» About this exercise: Copy out the text lines of the data below word for word, keeping every line as it stands, and leave out the pictures.
──────────────────────────────
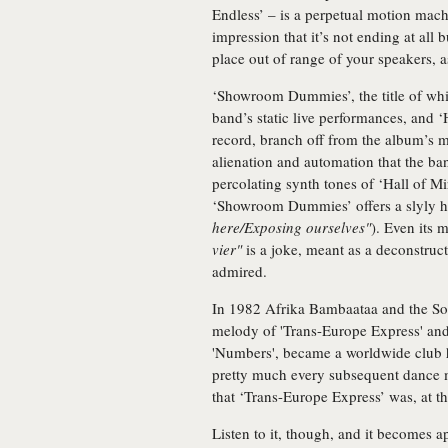
Endless’ – is a perpetual motion machi
impression that it’s not ending at all 
place out of range of your speakers, as
‘Showroom Dummies’, the title of whic
band’s static live performances, and ‘
record, branch off from the album’s 
alienation and automation that the ba
percolating synth tones of ‘Hall of Mi
‘Showroom Dummies’ offers a slyly h
here/Exposing ourselves"
). Even its 
vier"
is a joke, meant as a deconstru
admired.
In 1982 Afrika Bambaataa and the Soul
melody of 'Trans-Europe Express' and
'Numbers', became a worldwide club hi
pretty much every subsequent dance m
that ‘Trans-Europe Express’ was, at the
Listen to it, though, and it becomes a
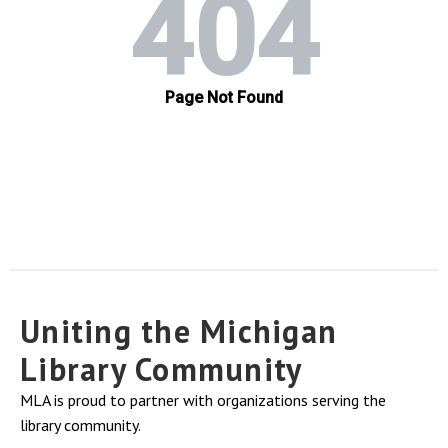
Uniting the Michigan
Library Community
MLA is proud to partner with organizations serving the
library community.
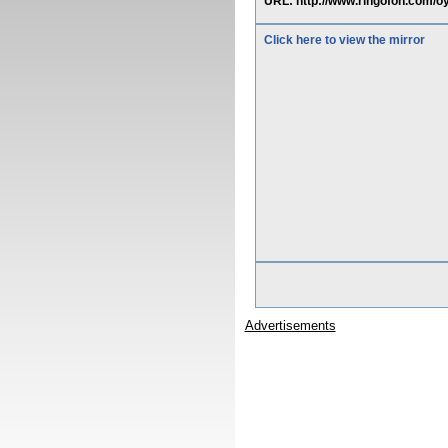
URL: http://www.ringofon.com/oyu
Click here to view the mirror
Advertisements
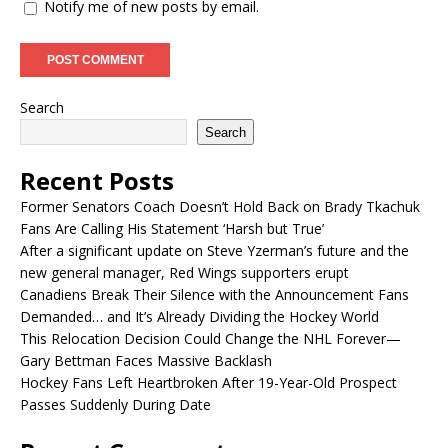
Notify me of new posts by email.
Search
Search
Recent Posts
Former Senators Coach Doesn’t Hold Back on Brady Tkachuk
Fans Are Calling His Statement ‘Harsh but True’
After a significant update on Steve Yzerman’s future and the
new general manager, Red Wings supporters erupt
Canadiens Break Their Silence with the Announcement Fans
Demanded… and It’s Already Dividing the Hockey World
This Relocation Decision Could Change the NHL Forever—
Gary Bettman Faces Massive Backlash
Hockey Fans Left Heartbroken After 19-Year-Old Prospect
Passes Suddenly During Date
──────────────────────────────
» Response to the task:
Endless’ – is a perpetual motion machi
impression that it’s not ending at all 
place out of range of your speakers, as
‘Showroom Dummies’, the title of whic
band’s static live performances, and ‘
record, branch off from the album’s 
alienation and automation that the ba
percolating synth tones of ‘Hall of Mi
‘Showroom Dummies’ offers a slyly h
here/Exposing ourselves"
). Even its 
vier"
is a joke, meant as a deconstru
admired.
In 1982 Afrika Bambaataa and the Soul
melody of 'Trans-Europe Express' and
'Numbers', became a worldwide club hi
pretty much every subsequent dance m
that ‘Trans-Europe Express’ was, at the
Listen to it, though, and it becomes a
Uniting the Michigan
Library Community
MLA is proud to partner with organizations serving the
library community.
URL: http://www.ringofon.com/oyu
Click here to view the mirror
Advertisements
Notify me of new posts by email.
Search
Search
Recent Posts
Former Senators Coach Doesn’t Hold Back on Brady Tkachuk
Fans Are Calling His Statement ‘Harsh but True’
After a significant update on Steve Yzerman’s future and the
new general manager, Red Wings supporters erupt
Canadiens Break Their Silence with the Announcement Fans
Demanded… and It’s Already Dividing the Hockey World
This Relocation Decision Could Change the NHL Forever—
Gary Bettman Faces Massive Backlash
Hockey Fans Left Heartbroken After 19-Year-Old Prospect
Passes Suddenly During Date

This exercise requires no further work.